## [Work instructions]
Copy the passage of the blog post on denying Jesus from "So I saw this" to "Matthew and Luke).", switching "Facebook" to "Twitter".

## [Excerpt provided]
════
So yes, I am a feminist, and I am proud to stand in solidarity with women and their continued pursuit of equality and fairness in society, even as millions of other men and women roll their eyes or, at times, stand boldly in their way.

Wednesday, February 22, 2017

Denying Jesus

So I saw this post today by someone on Facebook:

I accepted Jesus Christ as my Lord and Savior. He said deny me in front of your friends and I will deny you in front of my Father. Challenge Accepted: If you are not ashamed Copy and paste!!

I started to reply to the person, but refrained because I figured I'd regret it later, as I always do. I won't, however, regret blogging about it.

In chapter 10 of the Gospel of Matthew, Jesus says: "Whoever denies me before others, I also will deny before my father in heaven." A popular verse among evangelical Christians, for sure.

This is the only gospel that records this saying of Jesus, making it among what textual scholars call the "M" material - meaning stories and sayings unique to the gospel of Matthew (compared with "L" material for unique stuff in Luke and "Q" material for stuff unique to both Matthew and Luke).
════
## [Provided information]
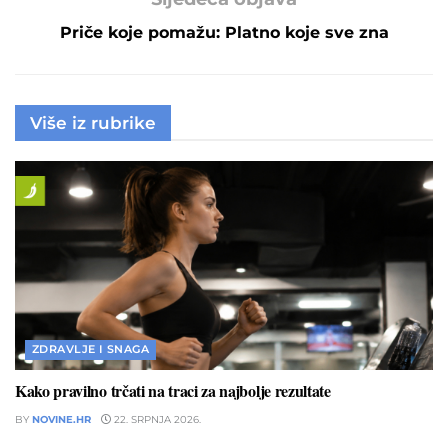
Priče koje pomažu: Platno koje sve zna
Više iz rubrike
ZDRAVLJE I SNAGA
Kako pravilno trčati na traci za najbolje rezultate
BY
NOVINE.HR
22. SRPNJA 2026.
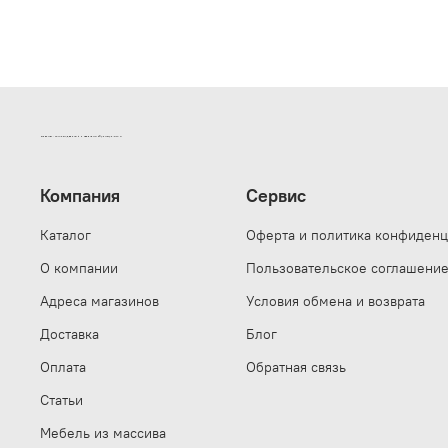
ИНТЕРНЕТ-МАГАЗИН ДВЕРНОЙ И МЕБЕЛЬНОЙ ФУРНИТУРЫ САМ
Компания
Сервис
Каталог
Оферта и политика конфиденц
О компании
Пользовательское соглашени
Адреса магазинов
Условия обмена и возврата
Доставка
Блог
Оплата
Обратная связь
Статьи
Мебель из массива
════
## [Response to the task]
So I saw this post today by someone on Twitter:

I accepted Jesus Christ as my Lord and Savior. He said deny me in front of your friends and I will deny you in front of my Father. Challenge Accepted: If you are not ashamed Copy and paste!!

I started to reply to the person, but refrained because I figured I'd regret it later, as I always do. I won't, however, regret blogging about it.

In chapter 10 of the Gospel of Matthew, Jesus says: "Whoever denies me before others, I also will deny before my father in heaven." A popular verse among evangelical Christians, for sure.

This is the only gospel that records this saying of Jesus, making it among what textual scholars call the "M" material - meaning stories and sayings unique to the gospel of Matthew (compared with "L" material for unique stuff in Luke and "Q" material for stuff unique to both Matthew and Luke).